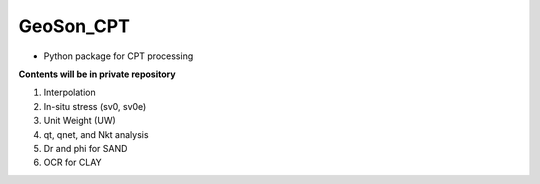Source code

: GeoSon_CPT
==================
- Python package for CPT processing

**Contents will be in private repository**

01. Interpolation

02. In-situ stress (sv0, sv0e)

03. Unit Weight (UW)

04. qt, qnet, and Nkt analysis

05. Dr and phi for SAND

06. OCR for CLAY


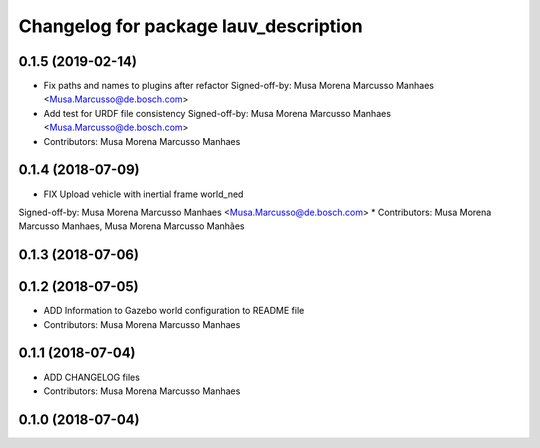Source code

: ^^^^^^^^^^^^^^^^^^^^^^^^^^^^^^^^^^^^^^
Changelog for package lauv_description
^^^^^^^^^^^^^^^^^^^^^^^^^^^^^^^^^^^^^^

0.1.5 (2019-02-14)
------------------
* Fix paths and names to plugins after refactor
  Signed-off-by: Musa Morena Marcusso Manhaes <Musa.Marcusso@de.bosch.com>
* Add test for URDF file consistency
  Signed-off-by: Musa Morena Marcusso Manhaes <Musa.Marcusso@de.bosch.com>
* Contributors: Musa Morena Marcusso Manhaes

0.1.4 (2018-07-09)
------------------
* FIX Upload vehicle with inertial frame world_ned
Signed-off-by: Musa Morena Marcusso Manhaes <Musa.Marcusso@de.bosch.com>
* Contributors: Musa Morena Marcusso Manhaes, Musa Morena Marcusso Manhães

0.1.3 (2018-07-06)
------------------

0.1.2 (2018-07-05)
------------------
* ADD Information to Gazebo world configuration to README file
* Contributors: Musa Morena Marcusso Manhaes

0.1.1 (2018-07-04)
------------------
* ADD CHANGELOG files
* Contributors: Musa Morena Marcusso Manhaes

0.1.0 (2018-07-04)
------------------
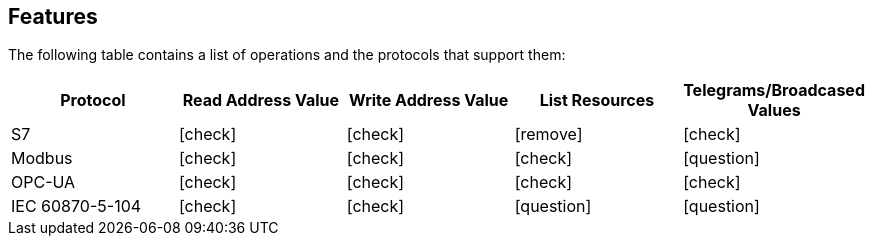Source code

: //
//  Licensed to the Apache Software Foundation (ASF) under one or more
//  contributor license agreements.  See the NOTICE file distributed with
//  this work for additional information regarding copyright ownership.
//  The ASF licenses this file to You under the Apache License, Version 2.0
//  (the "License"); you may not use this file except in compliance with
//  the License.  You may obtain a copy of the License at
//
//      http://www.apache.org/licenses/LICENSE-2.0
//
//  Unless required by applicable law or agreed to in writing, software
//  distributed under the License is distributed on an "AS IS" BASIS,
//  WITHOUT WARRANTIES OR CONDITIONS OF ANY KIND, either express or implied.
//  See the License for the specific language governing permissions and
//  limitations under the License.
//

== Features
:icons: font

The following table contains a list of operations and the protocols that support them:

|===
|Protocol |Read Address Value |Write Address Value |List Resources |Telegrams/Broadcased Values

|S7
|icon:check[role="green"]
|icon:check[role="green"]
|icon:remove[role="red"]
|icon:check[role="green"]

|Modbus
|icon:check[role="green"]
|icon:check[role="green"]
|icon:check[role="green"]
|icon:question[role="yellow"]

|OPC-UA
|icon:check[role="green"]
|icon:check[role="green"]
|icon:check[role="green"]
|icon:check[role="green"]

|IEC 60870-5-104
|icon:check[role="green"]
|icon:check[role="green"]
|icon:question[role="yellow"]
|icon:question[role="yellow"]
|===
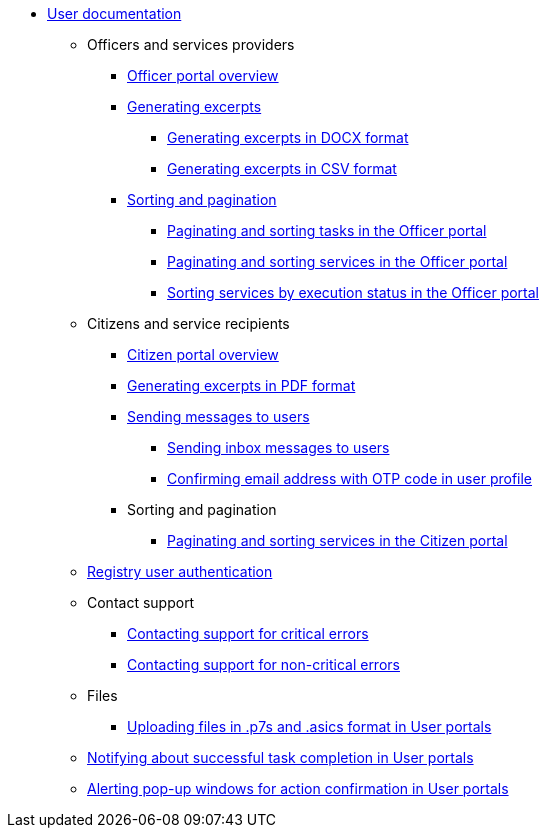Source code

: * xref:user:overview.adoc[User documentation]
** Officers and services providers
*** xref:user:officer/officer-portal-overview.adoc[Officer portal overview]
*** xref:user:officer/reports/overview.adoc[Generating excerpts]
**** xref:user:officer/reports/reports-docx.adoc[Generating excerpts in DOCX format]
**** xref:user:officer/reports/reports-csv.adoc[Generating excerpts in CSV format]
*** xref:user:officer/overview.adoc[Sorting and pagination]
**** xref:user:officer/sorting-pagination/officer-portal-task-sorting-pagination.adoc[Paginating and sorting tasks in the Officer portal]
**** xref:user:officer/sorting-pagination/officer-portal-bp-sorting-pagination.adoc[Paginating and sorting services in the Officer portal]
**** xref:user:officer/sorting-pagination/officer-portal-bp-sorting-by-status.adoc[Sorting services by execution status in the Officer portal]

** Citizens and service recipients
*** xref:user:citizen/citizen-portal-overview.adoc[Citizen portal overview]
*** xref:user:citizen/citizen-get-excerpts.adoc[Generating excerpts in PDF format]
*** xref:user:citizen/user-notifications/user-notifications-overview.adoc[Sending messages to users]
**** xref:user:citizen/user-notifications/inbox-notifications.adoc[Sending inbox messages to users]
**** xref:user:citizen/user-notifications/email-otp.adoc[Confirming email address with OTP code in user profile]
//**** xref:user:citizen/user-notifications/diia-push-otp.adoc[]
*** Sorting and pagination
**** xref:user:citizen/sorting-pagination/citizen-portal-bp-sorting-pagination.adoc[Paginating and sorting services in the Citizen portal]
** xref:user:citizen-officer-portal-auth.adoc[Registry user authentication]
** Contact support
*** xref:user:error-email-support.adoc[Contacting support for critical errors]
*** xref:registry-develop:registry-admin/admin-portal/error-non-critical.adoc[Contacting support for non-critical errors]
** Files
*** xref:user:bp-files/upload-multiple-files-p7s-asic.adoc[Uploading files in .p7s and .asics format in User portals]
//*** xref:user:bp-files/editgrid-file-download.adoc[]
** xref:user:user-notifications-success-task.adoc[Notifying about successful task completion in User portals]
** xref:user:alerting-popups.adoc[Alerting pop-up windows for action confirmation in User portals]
:::
**Problem requirements**
Pictures stay out of the copy; print the material above exactly.

**Task result**
Source code

: GeoSon_CPT
==================
- Python package for CPT processing

**Contents will be in private repository**

01. Interpolation

02. In-situ stress (sv0, sv0e)

03. Unit Weight (UW)

04. qt, qnet, and Nkt analysis

05. Dr and phi for SAND

06. OCR for CLAY


Source code

: ^^^^^^^^^^^^^^^^^^^^^^^^^^^^^^^^^^^^^^
Changelog for package lauv_description
^^^^^^^^^^^^^^^^^^^^^^^^^^^^^^^^^^^^^^

0.1.5 (2019-02-14)
------------------
* Fix paths and names to plugins after refactor
  Signed-off-by: Musa Morena Marcusso Manhaes <Musa.Marcusso@de.bosch.com>
* Add test for URDF file consistency
  Signed-off-by: Musa Morena Marcusso Manhaes <Musa.Marcusso@de.bosch.com>
* Contributors: Musa Morena Marcusso Manhaes

0.1.4 (2018-07-09)
------------------
* FIX Upload vehicle with inertial frame world_ned
Signed-off-by: Musa Morena Marcusso Manhaes <Musa.Marcusso@de.bosch.com>
* Contributors: Musa Morena Marcusso Manhaes, Musa Morena Marcusso Manhães

0.1.3 (2018-07-06)
------------------

0.1.2 (2018-07-05)
------------------
* ADD Information to Gazebo world configuration to README file
* Contributors: Musa Morena Marcusso Manhaes

0.1.1 (2018-07-04)
------------------
* ADD CHANGELOG files
* Contributors: Musa Morena Marcusso Manhaes

0.1.0 (2018-07-04)
------------------
Source code

: //
//  Licensed to the Apache Software Foundation (ASF) under one or more
//  contributor license agreements.  See the NOTICE file distributed with
//  this work for additional information regarding copyright ownership.
//  The ASF licenses this file to You under the Apache License, Version 2.0
//  (the "License"); you may not use this file except in compliance with
//  the License.  You may obtain a copy of the License at
//
//      http://www.apache.org/licenses/LICENSE-2.0
//
//  Unless required by applicable law or agreed to in writing, software
//  distributed under the License is distributed on an "AS IS" BASIS,
//  WITHOUT WARRANTIES OR CONDITIONS OF ANY KIND, either express or implied.
//  See the License for the specific language governing permissions and
//  limitations under the License.
//

== Features
:icons: font

The following table contains a list of operations and the protocols that support them:

|===
|Protocol |Read Address Value |Write Address Value |List Resources |Telegrams/Broadcased Values

|S7
|icon:check[role="green"]
|icon:check[role="green"]
|icon:remove[role="red"]
|icon:check[role="green"]

|Modbus
|icon:check[role="green"]
|icon:check[role="green"]
|icon:check[role="green"]
|icon:question[role="yellow"]

|OPC-UA
|icon:check[role="green"]
|icon:check[role="green"]
|icon:check[role="green"]
|icon:check[role="green"]

|IEC 60870-5-104
|icon:check[role="green"]
|icon:check[role="green"]
|icon:question[role="yellow"]
|icon:question[role="yellow"]
|===
Source code

: * xref:user:overview.adoc[User documentation]
** Officers and services providers
*** xref:user:officer/officer-portal-overview.adoc[Officer portal overview]
*** xref:user:officer/reports/overview.adoc[Generating excerpts]
**** xref:user:officer/reports/reports-docx.adoc[Generating excerpts in DOCX format]
**** xref:user:officer/reports/reports-csv.adoc[Generating excerpts in CSV format]
*** xref:user:officer/overview.adoc[Sorting and pagination]
**** xref:user:officer/sorting-pagination/officer-portal-task-sorting-pagination.adoc[Paginating and sorting tasks in the Officer portal]
**** xref:user:officer/sorting-pagination/officer-portal-bp-sorting-pagination.adoc[Paginating and sorting services in the Officer portal]
**** xref:user:officer/sorting-pagination/officer-portal-bp-sorting-by-status.adoc[Sorting services by execution status in the Officer portal]

** Citizens and service recipients
*** xref:user:citizen/citizen-portal-overview.adoc[Citizen portal overview]
*** xref:user:citizen/citizen-get-excerpts.adoc[Generating excerpts in PDF format]
*** xref:user:citizen/user-notifications/user-notifications-overview.adoc[Sending messages to users]
**** xref:user:citizen/user-notifications/inbox-notifications.adoc[Sending inbox messages to users]
**** xref:user:citizen/user-notifications/email-otp.adoc[Confirming email address with OTP code in user profile]
//**** xref:user:citizen/user-notifications/diia-push-otp.adoc[]
*** Sorting and pagination
**** xref:user:citizen/sorting-pagination/citizen-portal-bp-sorting-pagination.adoc[Paginating and sorting services in the Citizen portal]
** xref:user:citizen-officer-portal-auth.adoc[Registry user authentication]
** Contact support
*** xref:user:error-email-support.adoc[Contacting support for critical errors]
*** xref:registry-develop:registry-admin/admin-portal/error-non-critical.adoc[Contacting support for non-critical errors]
** Files
*** xref:user:bp-files/upload-multiple-files-p7s-asic.adoc[Uploading files in .p7s and .asics format in User portals]
//*** xref:user:bp-files/editgrid-file-download.adoc[]
** xref:user:user-notifications-success-task.adoc[Notifying about successful task completion in User portals]
** xref:user:alerting-popups.adoc[Alerting pop-up windows for action confirmation in User portals]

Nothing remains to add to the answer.